Внимательно выслушав гостя, Олена налила чарку водки, принесла пирогов и снова поклонилась:
– Выпей да закуси, господине. А горю твоему поможем, не сомневайся – сегодня ж пойдем, на супружницу твою занемогшую взглянем.
– Нет, – Иван вдруг потемнел лицом. – Сегодня, пожалуй, не выйдет. Знаешь что, Олена? Приходи завтра, прямо с утра. Знаешь, где я живу?
Ворожея улыбнулась:
– Знаю.
– Только уговор, – понизив голос, погрозил пальцем гость. – Жирком человеческим жену мою лечить не надо. Лучше другими снадобьями.
– Что ты, господине! – повернувшись, Олена быстро перекрестилась на висевшую в углу икону. – Вот те крест, я такими делами не занимаюсь…
– Ты – нет… – прищурился юноша. – А кто занимается?
– Про то не ведаю.
– Ой ли? – Иван обернулся на хлопотавшего у печи Игнатку и жестко приказал: – Парня выпроводи, разговор есть.
Ворожея, видать, хотела что-то возразить, но, взглянув на гостя, предпочла этого не делать. Подозвала сына:
– На торжище сходи-ко, Игнате. Соли купи – кончилась.
– Так завтра же собирались!
– Сейчас иди.
Не споря, Игнат нахлобучил на голову шапку и, поплотней запахнув армяк, ушел, на прощанье поклонившись Ивану.
– Так вот, о человечьем жире… – дождавшись, когда на крыльце затихли шаги, негромко продолжил гость. – А также – о печени, сердце и прочем… Кто из ворожей то пользует? Кто?!
Олена неожиданно заплакала, плотно стиснув губы.
– Не хочешь называть? – встав из-за стола, Иван подошел к ней вплотную и взял двумя пальцами за подбородок. – Боишься последствий?
– Господине…
– Боишься… Ладно, не называй. Скажи только, кто приносил жир и все прочее? Только не говори, что не ведаешь. Наверняка ходили средь вас, ворожей, слухи…

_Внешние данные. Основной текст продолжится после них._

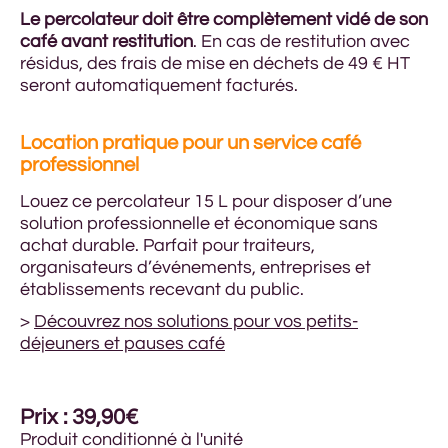
Le percolateur doit être complètement vidé de son
café avant restitution
. En cas de restitution avec
résidus, des frais de mise en déchets de 49 € HT
seront automatiquement facturés.
Location pratique pour un service café
professionnel
Louez ce percolateur 15 L pour disposer d’une
solution professionnelle et économique sans
achat durable. Parfait pour traiteurs,
organisateurs d’événements, entreprises et
établissements recevant du public.
>
Découvrez nos solutions pour vos petits-
déjeuners et pauses café
Prix : 39,90€
Produit conditionné à l'unité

– То только слухи, господин.
– А ты мне их передай – интересно послушать.
Олена вдохнула и скупо пересказала все то, что слышала от других ворожей и колдуний.
– В черной однорядке, говоришь? На подоле прожженной.
– Да, вот тут, – женщина показала. – Слева…
– В таких пол-Москвы ходит.
– Ну, уж что слыхала – сказала.
– А не говорили колдуньи, как он выглядел? Из знатных людей или, может быть, из простых?
– Не знаю… Хотя… Слыхала краем уха, что, по повадкам, вроде бы из простых… но ведет себя как боярин. Важно.
– Важно, говоришь? Ну-ну…
Задав ворожее еще пару вопросов, Иван удовлетворенно кивнул и, простившись, отправился восвояси обратно на Земский двор. Правда, по пути заглянул снова к Флегонтию:
– Говорят, есть у тебя один паренек, человече… что чужие замки, как свои открывает.
– Что ты, что ты, милостивец! Окстись! Нешто я таких татей приваживаю? – Хозяин постоялого двора испуганно замахал руками.